Re: libc malloc poison

2013-07-05 Thread Otto Moerbeek
On Thu, Jul 04, 2013 at 05:24:20PM +0200, Mark Kettenis wrote:

  From: Theo de Raadt dera...@cvs.openbsd.org
  Date: Thu, 04 Jul 2013 09:04:54 -0600
  
  I suspect the best approach would be a hybrid value.  The upper half
  of the address should try to land in an unmapped zone, or into the zero
  page, or into some address space hole, ir into super high memory above
  the stack which is gauranteed unmapped.
 
 Don't forget strict alignment architectures, where it is beneficial
 to have the lowest bit set to trigger alignment traps.

You also want the highest bit set. This makes sure signed indexes get
interpreted as negative, which should more often detect problems than
positive ones. There are not only pointers in the heap. 

I very much prefer the values te be easily recognizable in a debugger
and to keep a clear distinction between uninitialized and freed
chunks.  Too much random is not good thing in this case. I picked 0xdf
a few years ago to mark free'd memory. The f is supposed to help you
remember that when you see it in a debugger. 

Maybe put a fixed pattern in the low nibbles and a random in the high
nibble. Together with the lowest and highest bit set this would go
like:

0x8e0d0e0f || 0xr0r0r0r0

(pick another lhs for free'ed mem)

Wondering if that would produce easily recognizable patterns that
still trigger enough faults.

-Otto




Re: libc malloc poison

2013-07-05 Thread Henri Kemppainen
 On Thu, Jul 04, 2013 at 05:24:20PM +0200, Mark Kettenis wrote:
   From: Theo de Raadt dera...@cvs.openbsd.org
   Date: Thu, 04 Jul 2013 09:04:54 -0600
   
   I suspect the best approach would be a hybrid value.  The upper half
   of the address should try to land in an unmapped zone, or into the zero
   page, or into some address space hole, ir into super high memory above
   the stack which is gauranteed unmapped.
  
  Don't forget strict alignment architectures, where it is beneficial
  to have the lowest bit set to trigger alignment traps.

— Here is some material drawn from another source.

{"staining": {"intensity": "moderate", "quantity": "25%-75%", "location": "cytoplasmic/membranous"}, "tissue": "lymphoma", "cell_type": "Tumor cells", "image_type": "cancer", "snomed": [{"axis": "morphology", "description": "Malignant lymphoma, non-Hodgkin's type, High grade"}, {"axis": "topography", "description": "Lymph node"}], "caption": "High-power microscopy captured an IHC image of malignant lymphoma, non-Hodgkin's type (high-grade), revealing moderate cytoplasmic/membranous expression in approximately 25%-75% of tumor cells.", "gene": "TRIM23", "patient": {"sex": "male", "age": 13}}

 You also want the highest bit set. This makes sure signed indexes get
 interpreted as negative, which should more often detect problems than
 positive ones. There are not only pointers in the heap. 

A while ago someone hit a bug in my code that I hadn't (and wouldn't ever
have) triggered with MALLOC_OPTIONS=S because the Duh pattern always sets
the high bit, giving a negative integer which just so happened to be
harmless.  Back then I wished malloc would've used all random bits instead.

If you test run your code more than a couple times (as one obviously should,
before going into release), then I'd say randomness (which will likely
soon produce a bug-trigger value) is better than a fixed pattern that attempts
to be useful in some (common?) scenarios but will reliably fail to make a
difference in other cases.

I do see the value in having the option to use fixed patterns though, so
perhaps the hybrid value with a configurable mask as Theo proposed is a
good idea.



Re: libc malloc poison

2013-07-04 Thread Theo de Raadt
 On Wed, Jul 03, 2013 at 17:21, Theo de Raadt wrote:
  +   int pval = 0xd0d0caca;
  
  Can you explain the choice of this?
 
 I thought it sounded clever.

Ok, because there's more to the picture.

Inside the kernel, we tend to use 0xdeadbeef, or the DEADBEEF0/DEADBEEF1 values.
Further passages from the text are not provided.